In the medical world there are things that doctors do without the need to consult anyone; simple things like fixing an intravenous (IV) line. But not with Ebola. Whether or not to prick a patient’s skin for the IV line requires a whole discussion with your team; where safety, necessity and alternatives are explored.

If the patient can take orals instead, you avoid the hypodermic needle altogether, because a needle means sharp pain, which could translate to the patient reacting by touching you. And you know what that means in Ebola situations.

Our main focus at Kailahun was to prevent infections. Even inside the tents, we made sure people did not share cups, spoons or beds. But it was not easy; for example, there were mothers with little children, and you cannot just wake up one day and tell mothers not to hold their children.

Some bonds, Sierra Leone taught me, are just unbreakable, no matter the danger. And so many women risked their all to comfort their ailing children, even when they knew they were exposing themselves to great danger.

For the patients, we strove to maintain the delicate balance between preventing them from getting in contact with those who hadn’t been infected while at the same time giving them some form of dignity.

REHYDRATION SALTS

We provided buckets to each one of them to help contain infections through vomit, gave them rehydration salts, and talked to them on a daily basis.

When Ebola started in Guinea in the Guekedou Triangle, we had an MSF operation centre there but didn’t know what disease it was. Medics just saw people dying but no one was sure what it was.

They asked for help from our unit and a colleague who had worked on Ebola before went to assist them in setting up an isolation centre. They were starting from scratch; training medics, learning what this disease was all about and convincing a resistant community to come forward.

This is part of the reason the disease spiralled out of control. The other is that they had to look far and wide for people with experience and who were willing to lend a helping hand.

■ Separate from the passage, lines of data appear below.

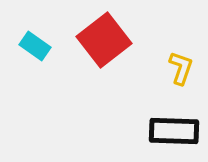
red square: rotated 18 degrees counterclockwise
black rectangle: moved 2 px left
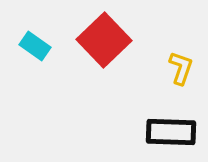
red square: rotated 6 degrees counterclockwise
black rectangle: moved 3 px left, 1 px down
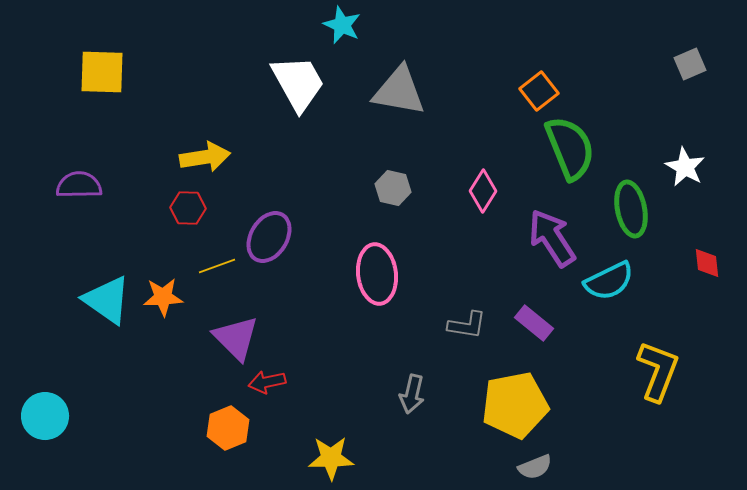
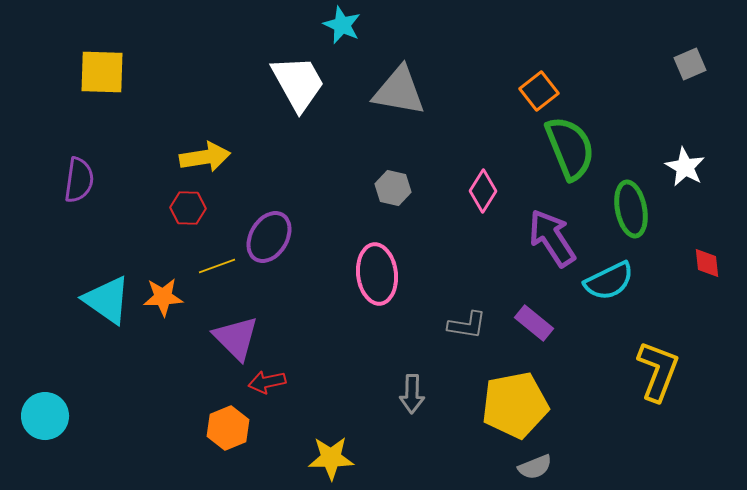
purple semicircle: moved 5 px up; rotated 99 degrees clockwise
gray arrow: rotated 12 degrees counterclockwise
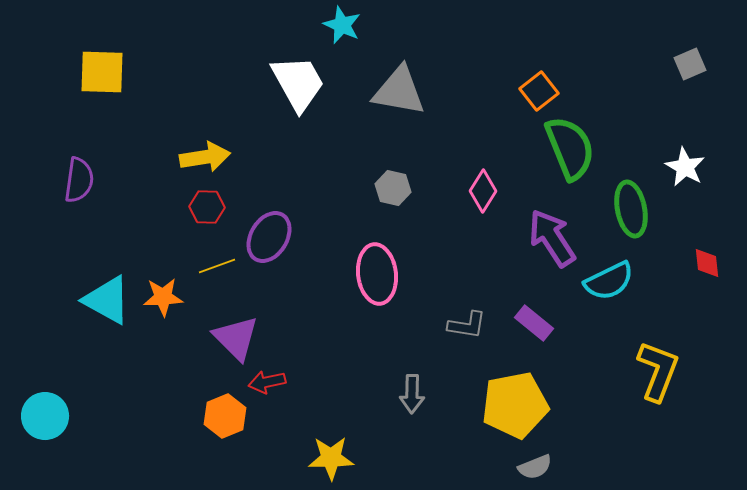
red hexagon: moved 19 px right, 1 px up
cyan triangle: rotated 6 degrees counterclockwise
orange hexagon: moved 3 px left, 12 px up
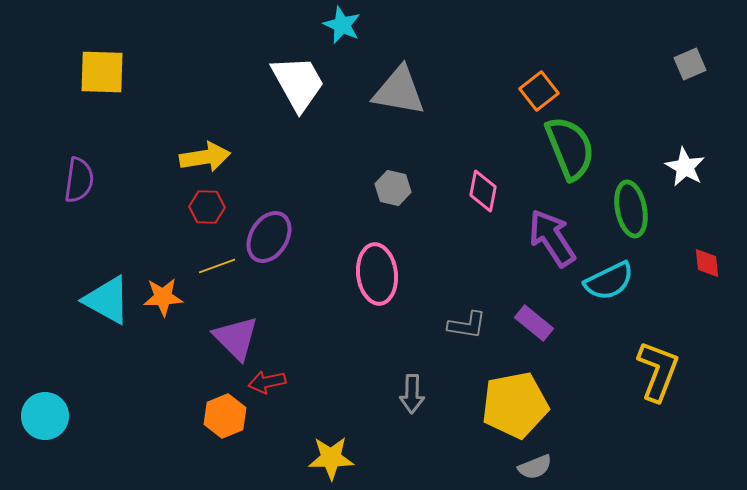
pink diamond: rotated 21 degrees counterclockwise
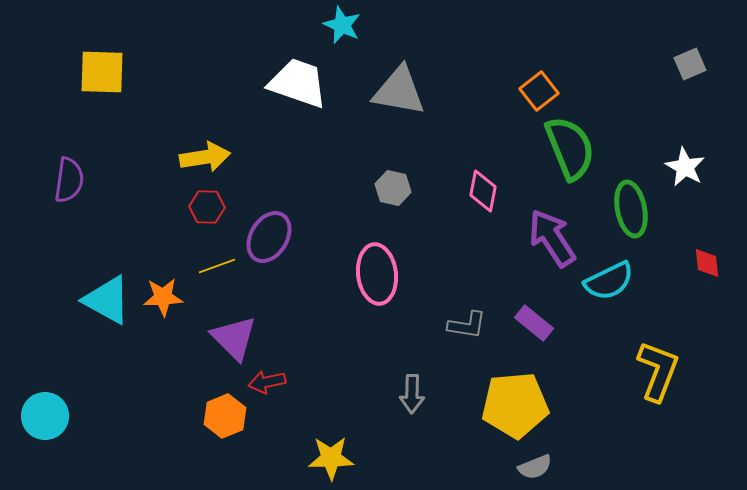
white trapezoid: rotated 42 degrees counterclockwise
purple semicircle: moved 10 px left
purple triangle: moved 2 px left
yellow pentagon: rotated 6 degrees clockwise
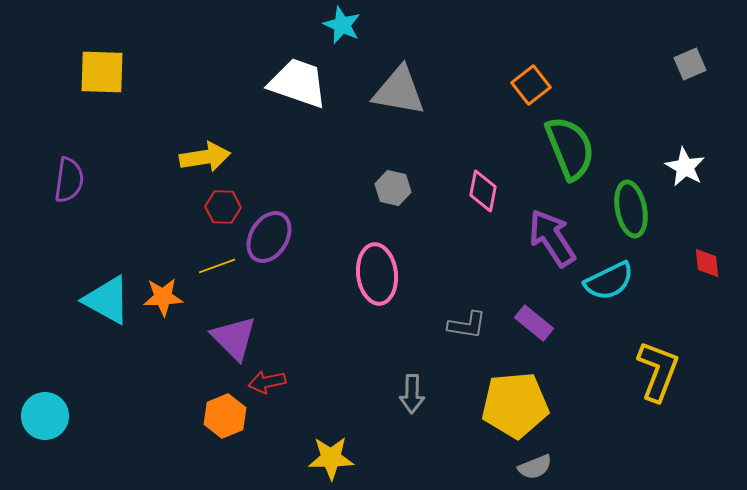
orange square: moved 8 px left, 6 px up
red hexagon: moved 16 px right
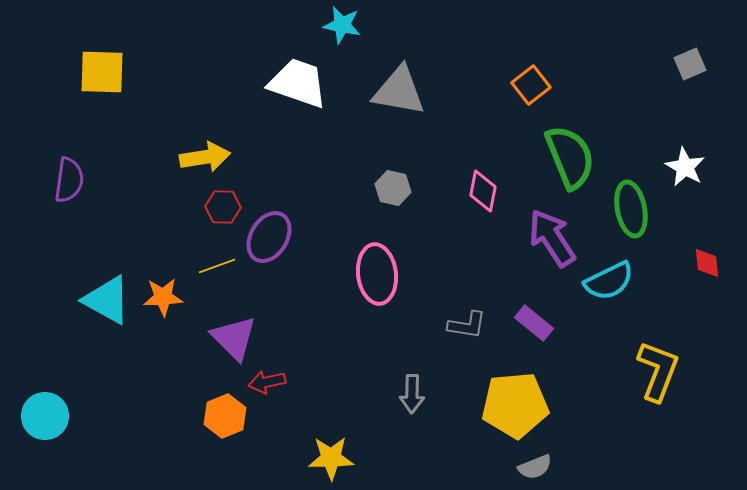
cyan star: rotated 12 degrees counterclockwise
green semicircle: moved 9 px down
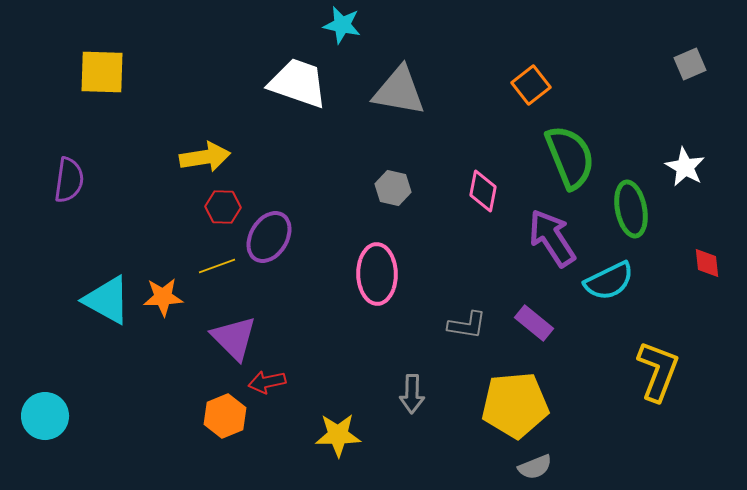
pink ellipse: rotated 6 degrees clockwise
yellow star: moved 7 px right, 23 px up
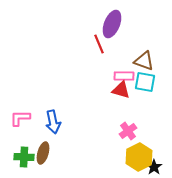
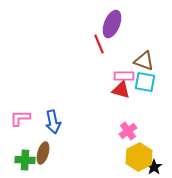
green cross: moved 1 px right, 3 px down
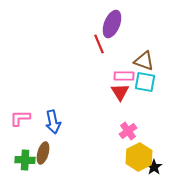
red triangle: moved 1 px left, 2 px down; rotated 42 degrees clockwise
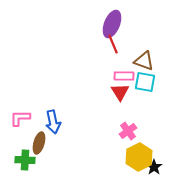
red line: moved 14 px right
brown ellipse: moved 4 px left, 10 px up
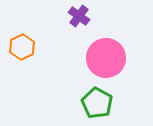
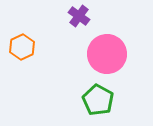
pink circle: moved 1 px right, 4 px up
green pentagon: moved 1 px right, 3 px up
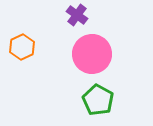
purple cross: moved 2 px left, 1 px up
pink circle: moved 15 px left
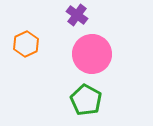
orange hexagon: moved 4 px right, 3 px up
green pentagon: moved 12 px left
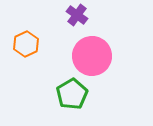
pink circle: moved 2 px down
green pentagon: moved 14 px left, 6 px up; rotated 12 degrees clockwise
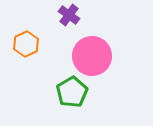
purple cross: moved 8 px left
green pentagon: moved 2 px up
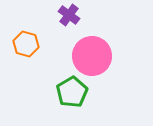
orange hexagon: rotated 20 degrees counterclockwise
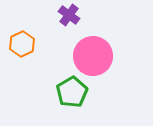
orange hexagon: moved 4 px left; rotated 20 degrees clockwise
pink circle: moved 1 px right
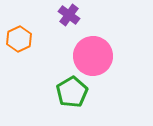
orange hexagon: moved 3 px left, 5 px up
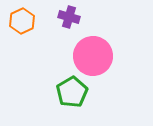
purple cross: moved 2 px down; rotated 20 degrees counterclockwise
orange hexagon: moved 3 px right, 18 px up
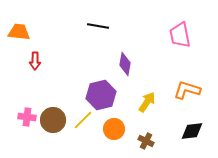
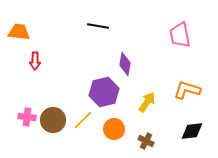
purple hexagon: moved 3 px right, 3 px up
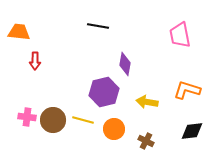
yellow arrow: rotated 115 degrees counterclockwise
yellow line: rotated 60 degrees clockwise
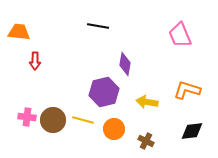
pink trapezoid: rotated 12 degrees counterclockwise
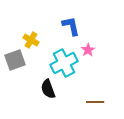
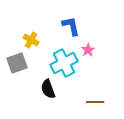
gray square: moved 2 px right, 3 px down
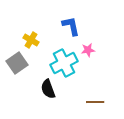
pink star: rotated 24 degrees clockwise
gray square: rotated 15 degrees counterclockwise
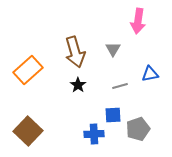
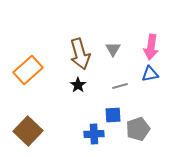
pink arrow: moved 13 px right, 26 px down
brown arrow: moved 5 px right, 2 px down
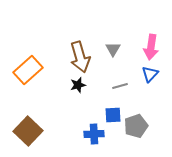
brown arrow: moved 3 px down
blue triangle: rotated 36 degrees counterclockwise
black star: rotated 21 degrees clockwise
gray pentagon: moved 2 px left, 3 px up
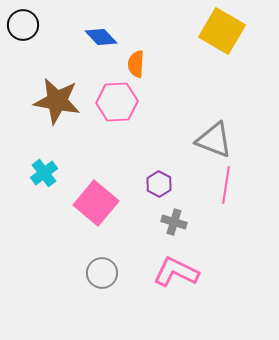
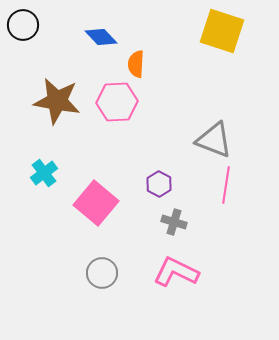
yellow square: rotated 12 degrees counterclockwise
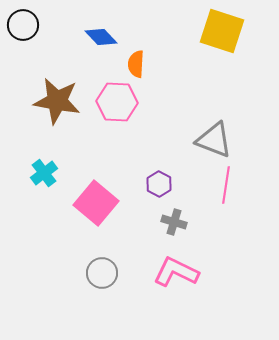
pink hexagon: rotated 6 degrees clockwise
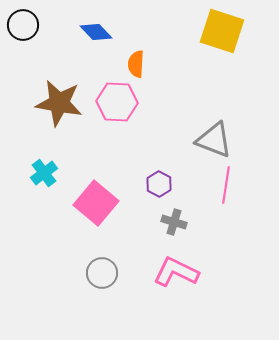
blue diamond: moved 5 px left, 5 px up
brown star: moved 2 px right, 2 px down
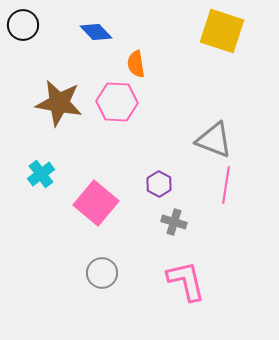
orange semicircle: rotated 12 degrees counterclockwise
cyan cross: moved 3 px left, 1 px down
pink L-shape: moved 10 px right, 9 px down; rotated 51 degrees clockwise
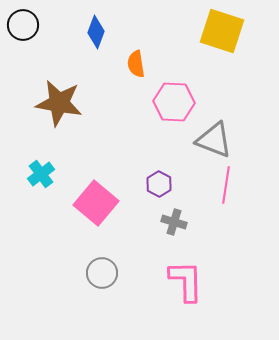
blue diamond: rotated 64 degrees clockwise
pink hexagon: moved 57 px right
pink L-shape: rotated 12 degrees clockwise
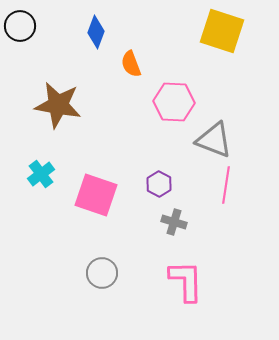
black circle: moved 3 px left, 1 px down
orange semicircle: moved 5 px left; rotated 12 degrees counterclockwise
brown star: moved 1 px left, 2 px down
pink square: moved 8 px up; rotated 21 degrees counterclockwise
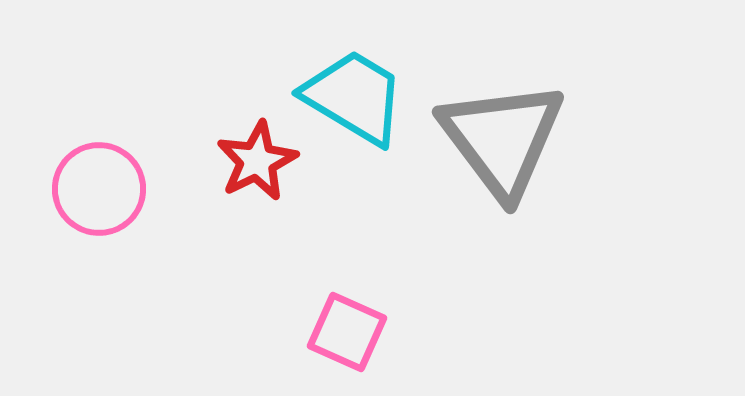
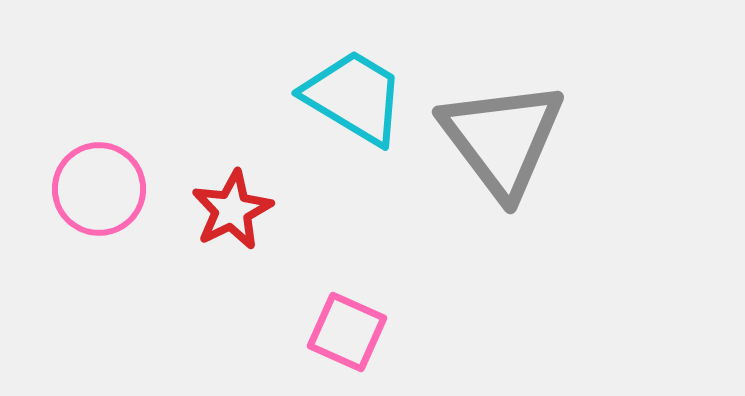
red star: moved 25 px left, 49 px down
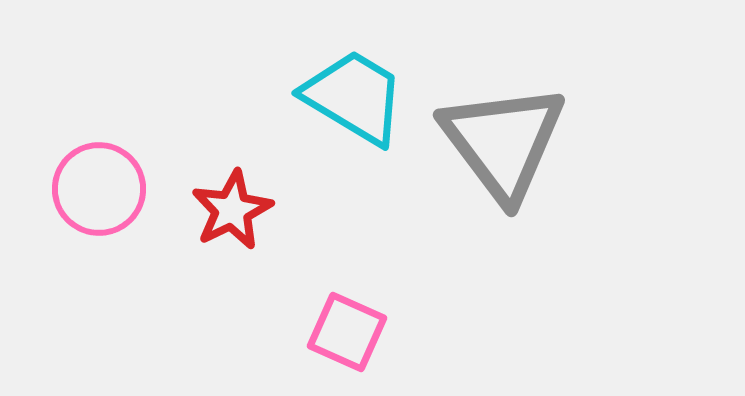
gray triangle: moved 1 px right, 3 px down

At the time I was attached to a maternal referral centre in Bo, Sierra Leone, and before I briefly left the country in May, we had the first case of Ebola confirmed in Sierra Leone.

Ebola is a type of disease that, because of its nature of transmission, you can easily predict where it is going to go next, so we embarked on sensitisation campaigns to explain the scenario to the public, warning it could get out of hand and telling them what they needed to do in case the worst came to pass.

VIRUS ON RAMPAGE

And then, just as we had predicted, the virus went on the rampage, killing hundreds within days. We decided to close the maternity unit because we felt we were not safe as we were dealing with blood and so many other body fluids.

MSF said they would open another case management centre in Bo, but I asked for time off. I was stressed and fatigued. Completely drained. I asked them to give me a few days off to go home and rest before rejoining them.

They obliged and sent me to Brussels, where I was counselled first before flying home. That is how, at the height of the epidemic, I was still in Kenya, planning my next trip to Ground Zero.

It is hard, really, to place a finger on what has gone wrong in our management of the situation in West Africa. I remember that, when I first left Sierra Leone as the disease was extending its tentacles, my seniors in Brussels asked me what we could do to improve our processes on the ground.

My opinion was that, even though we had a huge presence there, we were still not doing enough. We were concentrating too much energy on the case management centres at the expense of outreach programmes. We needed more people on the ground, but the numbers were limiting.